Records excerpted from a collection:
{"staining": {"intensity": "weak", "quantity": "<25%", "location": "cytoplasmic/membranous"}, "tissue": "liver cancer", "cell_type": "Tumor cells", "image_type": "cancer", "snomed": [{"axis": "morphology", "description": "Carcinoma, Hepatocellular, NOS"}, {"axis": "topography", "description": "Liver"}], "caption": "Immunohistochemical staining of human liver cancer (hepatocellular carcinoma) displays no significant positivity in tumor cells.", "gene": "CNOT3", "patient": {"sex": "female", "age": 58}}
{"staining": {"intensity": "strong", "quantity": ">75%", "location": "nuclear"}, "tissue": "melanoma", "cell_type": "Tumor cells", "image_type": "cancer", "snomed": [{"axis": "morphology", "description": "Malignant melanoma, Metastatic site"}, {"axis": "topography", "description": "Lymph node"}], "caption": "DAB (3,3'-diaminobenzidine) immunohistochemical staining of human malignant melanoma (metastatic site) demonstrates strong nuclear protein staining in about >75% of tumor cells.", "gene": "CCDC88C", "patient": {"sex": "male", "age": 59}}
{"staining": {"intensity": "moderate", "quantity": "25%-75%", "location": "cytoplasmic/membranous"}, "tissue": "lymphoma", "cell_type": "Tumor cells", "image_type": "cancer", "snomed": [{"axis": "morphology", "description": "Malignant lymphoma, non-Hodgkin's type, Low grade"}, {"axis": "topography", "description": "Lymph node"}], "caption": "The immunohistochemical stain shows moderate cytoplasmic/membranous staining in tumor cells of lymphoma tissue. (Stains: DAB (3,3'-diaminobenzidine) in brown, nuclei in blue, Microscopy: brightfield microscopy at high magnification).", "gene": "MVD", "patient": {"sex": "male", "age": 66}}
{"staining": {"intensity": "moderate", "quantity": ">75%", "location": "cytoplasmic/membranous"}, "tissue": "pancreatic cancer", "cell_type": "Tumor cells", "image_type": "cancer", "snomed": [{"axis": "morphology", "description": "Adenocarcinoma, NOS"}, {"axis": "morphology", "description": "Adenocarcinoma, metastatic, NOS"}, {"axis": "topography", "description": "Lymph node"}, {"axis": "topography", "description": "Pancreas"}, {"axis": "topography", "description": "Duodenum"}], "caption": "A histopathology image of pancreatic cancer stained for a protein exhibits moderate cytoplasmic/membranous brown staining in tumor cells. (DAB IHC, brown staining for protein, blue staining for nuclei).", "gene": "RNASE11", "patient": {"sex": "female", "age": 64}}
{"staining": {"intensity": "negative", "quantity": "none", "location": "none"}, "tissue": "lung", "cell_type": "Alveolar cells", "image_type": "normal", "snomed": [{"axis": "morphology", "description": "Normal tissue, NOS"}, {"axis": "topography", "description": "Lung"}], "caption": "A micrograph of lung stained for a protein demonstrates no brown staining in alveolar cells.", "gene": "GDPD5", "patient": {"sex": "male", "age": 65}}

EXERCISE INSTRUCTIONS: Among the lines of the records, copy out each one that contains the word "metastatic".

YOUR RESPONSE:
{"staining": {"intensity": "strong", "quantity": ">75%", "location": "nuclear"}, "tissue": "melanoma", "cell_type": "Tumor cells", "image_type": "cancer", "snomed": [{"axis": "morphology", "description": "Malignant melanoma, Metastatic site"}, {"axis": "topography", "description": "Lymph node"}], "caption": "DAB (3,3'-diaminobenzidine) immunohistochemical staining of human malignant melanoma (metastatic site) demonstrates strong nuclear protein staining in about >75% of tumor cells.", "gene": "CCDC88C", "patient": {"sex": "male", "age": 59}}
{"staining": {"intensity": "moderate", "quantity": ">75%", "location": "cytoplasmic/membranous"}, "tissue": "pancreatic cancer", "cell_type": "Tumor cells", "image_type": "cancer", "snomed": [{"axis": "morphology", "description": "Adenocarcinoma, NOS"}, {"axis": "morphology", "description": "Adenocarcinoma, metastatic, NOS"}, {"axis": "topography", "description": "Lymph node"}, {"axis": "topography", "description": "Pancreas"}, {"axis": "topography", "description": "Duodenum"}], "caption": "A histopathology image of pancreatic cancer stained for a protein exhibits moderate cytoplasmic/membranous brown staining in tumor cells. (DAB IHC, brown staining for protein, blue staining for nuclei).", "gene": "RNASE11", "patient": {"sex": "female", "age": 64}}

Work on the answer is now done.